_Что сделать 1_
Верни без изменений строки записей, начиная с самой первой и заканчивая строкой, где стоит "Не так страшен черт, или ск", включая обе. Больше ничего не добавляй.

_Отрывок_
Вельский – в чем-то (особенно в единоличном образе действий) натура иного склада. Но по внутренней сути – того же порядка, того же роста и размаха. Запредельно искренняя, страстная, самоотверженная, при этом биполярно (порой до абсурда) настроенная; тут тоже клокочет темперамент масштабного дерзновенного мыслителя: он устремлен всем существом в верховные эмпиреи, дабы оттуда, не щадя живота своего, заняться проповедью самодельного (“дома рощенного”) учения, нового Святого Благовествования, способного перекроить всю панораму земного бытия.

Ну, как говорится, чем же они не близнецы-братья? Разве монолог «Откровения» не мог быть вложен в уста главного персонажа Юрием Галансковым?

(Автор монолога, смею полагать, во многом разделяет искания Вельского, солидарен с ним в постановке ребром острейших, насущных, фундаментальных вопросов; но с не меньшей уверенностью можем мы утверждать: не слишком-то близки лично Автору неуёмные сумбурные метания Вельского из крайности в крайность, всякого рода маргинальные, максималистские его фантазмы, балансирующие на грани безумия, а то и за этой гранью. Так что Вельского незримо сопровождает всюду как бы личная тень Автора – сторонний пристальный наблюдатель, исполненный ясного ума и трезвой оценки всего происходящего, хотя ни малейшим намеком он этой оценки не выказывает, в поведение своего плода-изделия не вмешивается.)

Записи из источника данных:
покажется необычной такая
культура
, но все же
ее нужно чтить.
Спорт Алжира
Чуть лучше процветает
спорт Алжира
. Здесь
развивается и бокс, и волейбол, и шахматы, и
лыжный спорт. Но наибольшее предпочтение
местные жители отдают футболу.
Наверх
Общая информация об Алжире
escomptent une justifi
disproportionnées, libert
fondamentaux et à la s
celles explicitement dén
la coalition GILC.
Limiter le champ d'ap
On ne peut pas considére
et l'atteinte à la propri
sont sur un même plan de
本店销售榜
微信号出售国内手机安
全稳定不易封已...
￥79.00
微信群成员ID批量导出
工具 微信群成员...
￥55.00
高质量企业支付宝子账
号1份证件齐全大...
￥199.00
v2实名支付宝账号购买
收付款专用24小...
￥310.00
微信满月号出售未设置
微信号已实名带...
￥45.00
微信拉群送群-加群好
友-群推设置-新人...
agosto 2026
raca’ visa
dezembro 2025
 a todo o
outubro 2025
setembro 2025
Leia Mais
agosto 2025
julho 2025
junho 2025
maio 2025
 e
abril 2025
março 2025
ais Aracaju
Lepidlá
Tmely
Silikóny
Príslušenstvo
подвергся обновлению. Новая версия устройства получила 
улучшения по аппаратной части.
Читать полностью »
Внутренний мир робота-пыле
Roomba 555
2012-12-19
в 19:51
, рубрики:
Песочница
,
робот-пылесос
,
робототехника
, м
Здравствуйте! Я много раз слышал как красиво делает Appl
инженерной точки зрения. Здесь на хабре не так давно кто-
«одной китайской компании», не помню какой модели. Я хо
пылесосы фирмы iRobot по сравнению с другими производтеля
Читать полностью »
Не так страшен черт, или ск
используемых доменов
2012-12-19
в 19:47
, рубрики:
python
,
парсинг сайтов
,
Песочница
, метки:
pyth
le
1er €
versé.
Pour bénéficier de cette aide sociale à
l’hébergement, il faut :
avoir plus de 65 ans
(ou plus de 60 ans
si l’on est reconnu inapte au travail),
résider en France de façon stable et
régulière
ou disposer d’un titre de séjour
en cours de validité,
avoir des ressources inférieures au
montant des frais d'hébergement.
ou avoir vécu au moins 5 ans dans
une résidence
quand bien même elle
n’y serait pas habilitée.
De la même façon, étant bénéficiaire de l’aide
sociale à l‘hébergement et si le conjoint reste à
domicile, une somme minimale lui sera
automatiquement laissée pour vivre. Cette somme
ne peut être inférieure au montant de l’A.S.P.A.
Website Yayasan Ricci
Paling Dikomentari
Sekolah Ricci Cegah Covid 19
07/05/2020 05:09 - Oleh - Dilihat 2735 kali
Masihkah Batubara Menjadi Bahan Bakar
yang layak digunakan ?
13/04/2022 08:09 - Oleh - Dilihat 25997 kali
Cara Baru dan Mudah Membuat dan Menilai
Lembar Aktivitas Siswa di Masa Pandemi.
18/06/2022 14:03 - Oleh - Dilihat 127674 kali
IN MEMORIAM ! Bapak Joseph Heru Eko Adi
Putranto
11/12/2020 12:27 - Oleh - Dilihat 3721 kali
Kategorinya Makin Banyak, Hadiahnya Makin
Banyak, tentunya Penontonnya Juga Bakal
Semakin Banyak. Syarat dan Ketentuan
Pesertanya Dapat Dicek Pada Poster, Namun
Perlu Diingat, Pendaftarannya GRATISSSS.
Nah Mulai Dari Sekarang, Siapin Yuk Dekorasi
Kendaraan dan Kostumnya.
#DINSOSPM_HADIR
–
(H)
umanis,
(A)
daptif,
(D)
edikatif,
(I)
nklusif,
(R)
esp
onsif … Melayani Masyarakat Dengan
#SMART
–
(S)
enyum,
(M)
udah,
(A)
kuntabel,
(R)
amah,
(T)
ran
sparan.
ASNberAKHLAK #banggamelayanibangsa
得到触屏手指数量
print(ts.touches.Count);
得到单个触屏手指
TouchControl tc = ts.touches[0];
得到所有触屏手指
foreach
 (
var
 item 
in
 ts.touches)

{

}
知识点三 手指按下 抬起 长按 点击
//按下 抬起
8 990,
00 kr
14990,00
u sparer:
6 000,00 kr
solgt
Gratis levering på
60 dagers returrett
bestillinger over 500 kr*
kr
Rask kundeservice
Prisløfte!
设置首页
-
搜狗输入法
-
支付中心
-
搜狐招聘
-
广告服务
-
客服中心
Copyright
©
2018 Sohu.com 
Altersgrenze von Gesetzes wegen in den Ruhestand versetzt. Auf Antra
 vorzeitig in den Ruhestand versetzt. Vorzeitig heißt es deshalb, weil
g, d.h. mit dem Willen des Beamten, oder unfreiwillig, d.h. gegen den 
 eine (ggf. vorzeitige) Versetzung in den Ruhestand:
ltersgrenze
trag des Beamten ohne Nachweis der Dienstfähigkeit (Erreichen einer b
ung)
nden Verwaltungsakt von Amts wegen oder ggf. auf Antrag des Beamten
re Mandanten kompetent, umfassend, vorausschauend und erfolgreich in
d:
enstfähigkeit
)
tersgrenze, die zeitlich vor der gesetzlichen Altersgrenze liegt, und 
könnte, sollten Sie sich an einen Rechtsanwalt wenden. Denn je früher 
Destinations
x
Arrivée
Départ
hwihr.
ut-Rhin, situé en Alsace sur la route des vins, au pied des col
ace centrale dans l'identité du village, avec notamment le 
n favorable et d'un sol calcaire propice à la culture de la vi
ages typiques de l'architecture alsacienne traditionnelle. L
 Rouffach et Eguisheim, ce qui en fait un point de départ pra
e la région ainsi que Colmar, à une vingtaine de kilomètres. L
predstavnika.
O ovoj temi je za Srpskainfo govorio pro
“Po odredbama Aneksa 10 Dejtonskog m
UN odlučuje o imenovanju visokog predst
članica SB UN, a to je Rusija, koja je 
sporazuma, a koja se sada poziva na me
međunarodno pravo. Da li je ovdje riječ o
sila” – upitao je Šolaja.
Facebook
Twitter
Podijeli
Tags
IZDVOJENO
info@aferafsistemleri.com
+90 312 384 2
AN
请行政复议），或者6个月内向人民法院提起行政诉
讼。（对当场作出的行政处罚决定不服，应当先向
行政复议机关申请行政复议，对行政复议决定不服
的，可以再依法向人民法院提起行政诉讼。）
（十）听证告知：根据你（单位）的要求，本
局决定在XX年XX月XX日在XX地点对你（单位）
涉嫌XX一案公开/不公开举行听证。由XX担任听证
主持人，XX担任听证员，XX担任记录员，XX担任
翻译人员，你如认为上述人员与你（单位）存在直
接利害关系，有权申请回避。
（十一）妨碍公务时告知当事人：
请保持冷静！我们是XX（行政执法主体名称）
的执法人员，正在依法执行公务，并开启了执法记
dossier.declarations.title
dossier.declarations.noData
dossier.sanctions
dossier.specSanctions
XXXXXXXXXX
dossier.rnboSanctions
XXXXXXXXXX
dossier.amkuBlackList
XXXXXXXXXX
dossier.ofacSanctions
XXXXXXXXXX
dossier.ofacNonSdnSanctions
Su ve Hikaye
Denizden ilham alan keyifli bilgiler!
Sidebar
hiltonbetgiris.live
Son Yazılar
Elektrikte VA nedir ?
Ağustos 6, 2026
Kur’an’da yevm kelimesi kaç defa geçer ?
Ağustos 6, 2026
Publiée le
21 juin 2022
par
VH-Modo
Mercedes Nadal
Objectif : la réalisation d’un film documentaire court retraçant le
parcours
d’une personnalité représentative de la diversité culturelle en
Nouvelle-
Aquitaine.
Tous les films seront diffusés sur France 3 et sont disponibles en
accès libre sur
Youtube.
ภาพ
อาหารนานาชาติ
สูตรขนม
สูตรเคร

_Что сделать 2_
Кто, по словам отрывка о Вельском, незримо сопровождает его всюду?

_Ответ 1_
покажется необычной такая
культура
, но все же
ее нужно чтить.
Спорт Алжира
Чуть лучше процветает
спорт Алжира
. Здесь
развивается и бокс, и волейбол, и шахматы, и
лыжный спорт. Но наибольшее предпочтение
местные жители отдают футболу.
Наверх
Общая информация об Алжире
escomptent une justifi
disproportionnées, libert
fondamentaux et à la s
celles explicitement dén
la coalition GILC.
Limiter le champ d'ap
On ne peut pas considére
et l'atteinte à la propri
sont sur un même plan de
本店销售榜
微信号出售国内手机安
全稳定不易封已...
￥79.00
微信群成员ID批量导出
工具 微信群成员...
￥55.00
高质量企业支付宝子账
号1份证件齐全大...
￥199.00
v2实名支付宝账号购买
收付款专用24小...
￥310.00
微信满月号出售未设置
微信号已实名带...
￥45.00
微信拉群送群-加群好
友-群推设置-新人...
agosto 2026
raca’ visa
dezembro 2025
 a todo o
outubro 2025
setembro 2025
Leia Mais
agosto 2025
julho 2025
junho 2025
maio 2025
 e
abril 2025
março 2025
ais Aracaju
Lepidlá
Tmely
Silikóny
Príslušenstvo
подвергся обновлению. Новая версия устройства получила 
улучшения по аппаратной части.
Читать полностью »
Внутренний мир робота-пыле
Roomba 555
2012-12-19
в 19:51
, рубрики:
Песочница
,
робот-пылесос
,
робототехника
, м
Здравствуйте! Я много раз слышал как красиво делает Appl
инженерной точки зрения. Здесь на хабре не так давно кто-
«одной китайской компании», не помню какой модели. Я хо
пылесосы фирмы iRobot по сравнению с другими производтеля
Читать полностью »
Не так страшен черт, или ск

_Ответ 2_
Его всюду сопровождает как бы личная тень Автора: сторонний пристальный наблюдатель, исполненный ясного ума и трезвой оценки всего происходящего.